Standardized monitoring is critical for conservation because reliable survey data are used to inform the necessity, type, and effectiveness of conservation actions. Many of the avian monitoring data used for conservation are collected by “comprehensive” programs that survey for all species observed; however, there are some species that have low availability for detection during comprehensive surveys and are instead monitored with targeted programs. Unfortunately, those targeted programs are rarely evaluated relative to existing programs and management objectives to inform allocation of effort. We assessed the statistical performance of the comprehensive North American Breeding Bird Survey (BBS), the targeted Canadian Nightjar Survey (CNS), and the two programs combined for the Common Nighthawk (Chordeiles minor). First, we used parameters from the existing datasets to simulate population declines and determined the probability of detecting those declines. Analyses that combined both datasets resulted in higher probability of detecting a 30% population decline (BBS: 38%, CNS: 64%, combined: 69%). Next, we built probability of occurrence models and assessed the predictive performance of those models. Combined analyses had similar predictive performance to the CNS and moderated poor performance of the BBS in the north (mean Cohen's kappa; BBS: 0.40, CNS: 0.46, combined: 0.50). Our results suggest that data from targeted monitoring is important for evaluation of Common Nighthawk population trend and habitat relationships but is best combined with BBS data. Comprehensive and targeted monitoring programs may be better when considered together, and exploration of data combination should become the rule, not the exception.
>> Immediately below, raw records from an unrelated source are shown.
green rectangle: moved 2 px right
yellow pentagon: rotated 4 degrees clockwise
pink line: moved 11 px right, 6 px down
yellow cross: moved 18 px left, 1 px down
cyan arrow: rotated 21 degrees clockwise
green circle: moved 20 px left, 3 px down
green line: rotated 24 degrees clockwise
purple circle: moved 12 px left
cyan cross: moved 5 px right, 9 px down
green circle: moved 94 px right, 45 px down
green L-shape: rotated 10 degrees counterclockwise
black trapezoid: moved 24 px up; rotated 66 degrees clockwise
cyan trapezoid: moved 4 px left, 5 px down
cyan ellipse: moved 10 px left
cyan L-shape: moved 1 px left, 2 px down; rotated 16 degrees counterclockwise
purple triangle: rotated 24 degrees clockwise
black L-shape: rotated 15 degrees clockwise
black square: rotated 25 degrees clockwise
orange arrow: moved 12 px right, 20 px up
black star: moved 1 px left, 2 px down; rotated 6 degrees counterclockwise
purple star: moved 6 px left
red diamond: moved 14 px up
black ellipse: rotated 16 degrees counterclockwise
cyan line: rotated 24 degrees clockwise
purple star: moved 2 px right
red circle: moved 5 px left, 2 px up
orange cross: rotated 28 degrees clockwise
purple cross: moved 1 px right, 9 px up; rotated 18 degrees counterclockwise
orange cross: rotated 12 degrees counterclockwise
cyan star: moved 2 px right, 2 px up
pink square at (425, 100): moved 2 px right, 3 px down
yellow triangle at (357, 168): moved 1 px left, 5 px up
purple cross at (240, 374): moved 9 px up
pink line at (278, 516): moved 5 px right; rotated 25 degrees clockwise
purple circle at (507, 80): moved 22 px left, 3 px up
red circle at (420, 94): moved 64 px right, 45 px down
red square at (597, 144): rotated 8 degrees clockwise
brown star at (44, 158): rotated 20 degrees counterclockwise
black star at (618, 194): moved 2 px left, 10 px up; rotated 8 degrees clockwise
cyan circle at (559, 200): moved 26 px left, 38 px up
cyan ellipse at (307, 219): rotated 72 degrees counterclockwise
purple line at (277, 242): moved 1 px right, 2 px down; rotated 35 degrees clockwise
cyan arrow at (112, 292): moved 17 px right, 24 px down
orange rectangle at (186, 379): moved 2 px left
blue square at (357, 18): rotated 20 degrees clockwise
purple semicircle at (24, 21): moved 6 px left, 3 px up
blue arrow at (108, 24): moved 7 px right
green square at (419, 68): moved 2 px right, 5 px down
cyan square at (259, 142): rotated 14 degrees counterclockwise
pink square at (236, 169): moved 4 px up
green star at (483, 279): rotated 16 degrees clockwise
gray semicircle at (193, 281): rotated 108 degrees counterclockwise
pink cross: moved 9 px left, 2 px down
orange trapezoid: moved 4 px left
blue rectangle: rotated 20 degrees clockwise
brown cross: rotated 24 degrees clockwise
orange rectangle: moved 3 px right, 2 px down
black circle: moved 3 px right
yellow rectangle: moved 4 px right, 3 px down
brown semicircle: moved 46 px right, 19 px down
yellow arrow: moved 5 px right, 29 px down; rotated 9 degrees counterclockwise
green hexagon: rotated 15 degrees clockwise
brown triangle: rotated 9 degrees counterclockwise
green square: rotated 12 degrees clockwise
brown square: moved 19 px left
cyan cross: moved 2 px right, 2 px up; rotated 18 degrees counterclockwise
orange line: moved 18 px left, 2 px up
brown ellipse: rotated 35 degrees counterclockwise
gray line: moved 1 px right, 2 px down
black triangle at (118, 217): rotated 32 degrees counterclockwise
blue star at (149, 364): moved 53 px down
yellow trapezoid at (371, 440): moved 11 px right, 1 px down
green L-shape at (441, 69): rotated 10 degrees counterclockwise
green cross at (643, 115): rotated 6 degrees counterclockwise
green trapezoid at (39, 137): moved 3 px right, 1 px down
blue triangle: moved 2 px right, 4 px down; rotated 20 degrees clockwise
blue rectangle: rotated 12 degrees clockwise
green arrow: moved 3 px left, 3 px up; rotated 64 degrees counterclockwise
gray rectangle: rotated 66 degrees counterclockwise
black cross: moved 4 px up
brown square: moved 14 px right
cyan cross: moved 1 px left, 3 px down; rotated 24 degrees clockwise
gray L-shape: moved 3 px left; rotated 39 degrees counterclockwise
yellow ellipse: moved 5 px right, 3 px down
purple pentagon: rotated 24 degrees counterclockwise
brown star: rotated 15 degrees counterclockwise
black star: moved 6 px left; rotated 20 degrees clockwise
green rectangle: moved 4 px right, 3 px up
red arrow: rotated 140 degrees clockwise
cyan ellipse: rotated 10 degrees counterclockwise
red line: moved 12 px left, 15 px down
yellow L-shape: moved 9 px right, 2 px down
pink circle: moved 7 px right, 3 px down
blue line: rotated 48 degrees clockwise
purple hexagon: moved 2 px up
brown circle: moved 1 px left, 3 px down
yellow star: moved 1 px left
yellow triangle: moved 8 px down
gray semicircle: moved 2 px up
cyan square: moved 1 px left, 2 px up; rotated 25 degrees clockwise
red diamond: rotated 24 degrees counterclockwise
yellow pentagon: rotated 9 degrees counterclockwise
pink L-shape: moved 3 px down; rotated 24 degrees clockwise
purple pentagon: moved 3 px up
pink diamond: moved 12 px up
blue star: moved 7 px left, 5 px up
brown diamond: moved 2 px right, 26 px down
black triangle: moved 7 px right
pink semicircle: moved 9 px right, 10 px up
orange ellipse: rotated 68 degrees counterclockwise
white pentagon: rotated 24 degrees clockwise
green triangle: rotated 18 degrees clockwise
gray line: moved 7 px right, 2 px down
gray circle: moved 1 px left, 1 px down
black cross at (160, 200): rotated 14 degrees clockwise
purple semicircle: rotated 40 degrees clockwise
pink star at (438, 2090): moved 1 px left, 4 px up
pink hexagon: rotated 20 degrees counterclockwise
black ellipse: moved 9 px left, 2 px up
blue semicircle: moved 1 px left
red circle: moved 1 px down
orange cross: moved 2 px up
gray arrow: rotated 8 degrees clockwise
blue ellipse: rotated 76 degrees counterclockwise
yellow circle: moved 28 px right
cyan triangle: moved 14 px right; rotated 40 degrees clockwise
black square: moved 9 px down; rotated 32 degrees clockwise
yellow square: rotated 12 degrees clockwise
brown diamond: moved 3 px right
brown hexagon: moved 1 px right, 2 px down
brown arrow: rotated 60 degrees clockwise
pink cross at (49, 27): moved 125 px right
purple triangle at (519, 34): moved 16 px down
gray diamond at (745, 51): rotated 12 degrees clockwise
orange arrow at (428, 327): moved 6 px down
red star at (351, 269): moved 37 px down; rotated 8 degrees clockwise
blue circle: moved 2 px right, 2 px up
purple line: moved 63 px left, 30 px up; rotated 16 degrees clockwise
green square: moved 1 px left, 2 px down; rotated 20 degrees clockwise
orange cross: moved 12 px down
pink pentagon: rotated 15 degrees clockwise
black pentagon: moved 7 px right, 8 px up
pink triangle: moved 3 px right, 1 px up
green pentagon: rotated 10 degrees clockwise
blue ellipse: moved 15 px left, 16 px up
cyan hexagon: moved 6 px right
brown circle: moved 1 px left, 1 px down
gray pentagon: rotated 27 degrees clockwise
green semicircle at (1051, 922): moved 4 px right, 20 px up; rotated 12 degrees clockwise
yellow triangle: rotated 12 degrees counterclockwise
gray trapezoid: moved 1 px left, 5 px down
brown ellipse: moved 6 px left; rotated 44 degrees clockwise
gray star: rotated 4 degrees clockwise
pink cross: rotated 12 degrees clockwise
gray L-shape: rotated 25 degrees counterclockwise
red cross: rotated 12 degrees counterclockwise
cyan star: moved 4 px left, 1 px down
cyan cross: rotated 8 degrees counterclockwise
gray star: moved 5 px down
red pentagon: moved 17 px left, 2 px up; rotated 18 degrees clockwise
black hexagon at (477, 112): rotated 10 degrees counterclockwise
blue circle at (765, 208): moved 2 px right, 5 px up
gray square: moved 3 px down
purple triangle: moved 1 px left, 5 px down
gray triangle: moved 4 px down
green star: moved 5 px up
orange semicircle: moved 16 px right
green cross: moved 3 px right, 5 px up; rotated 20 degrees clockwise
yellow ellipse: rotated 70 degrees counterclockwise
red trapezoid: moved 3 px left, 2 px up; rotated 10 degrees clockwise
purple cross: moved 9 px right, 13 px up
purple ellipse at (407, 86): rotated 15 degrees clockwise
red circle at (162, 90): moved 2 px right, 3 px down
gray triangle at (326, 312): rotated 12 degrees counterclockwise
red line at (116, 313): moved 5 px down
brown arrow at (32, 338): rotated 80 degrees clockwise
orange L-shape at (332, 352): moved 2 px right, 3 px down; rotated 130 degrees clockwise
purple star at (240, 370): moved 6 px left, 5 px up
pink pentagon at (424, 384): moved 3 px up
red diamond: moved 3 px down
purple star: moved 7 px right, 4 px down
We suggest that the framework we present can be used as a starting point for evaluating targeted monitoring programs relative to defined objectives and existing programs, with the potential to explore hypothetical management scenarios.
Not all species are well detected during “comprehensive” bird surveys like the Breeding Bird Survey.
Targeted monitoring at particular times of day or in specific locations can help detect those species and help wildlife managers conserve them.
The Common Nighthawk is a crepuscular bird that is poorly detected during comprehensive dawn surveys.
We showed that the targeted Canadian Nightjar Survey improves the precision of Common Nighthawk population trends and accuracy of habitat predictions.
Combining information from the Breeding Bird Survey and the Canadian Nightjar Survey can further improve population trend estimates and habitat predictions.
Our study suggests that targeted monitoring can be important for some species and that combining it with comprehensive monitoring is important for evaluating existing and proposed conservation programs.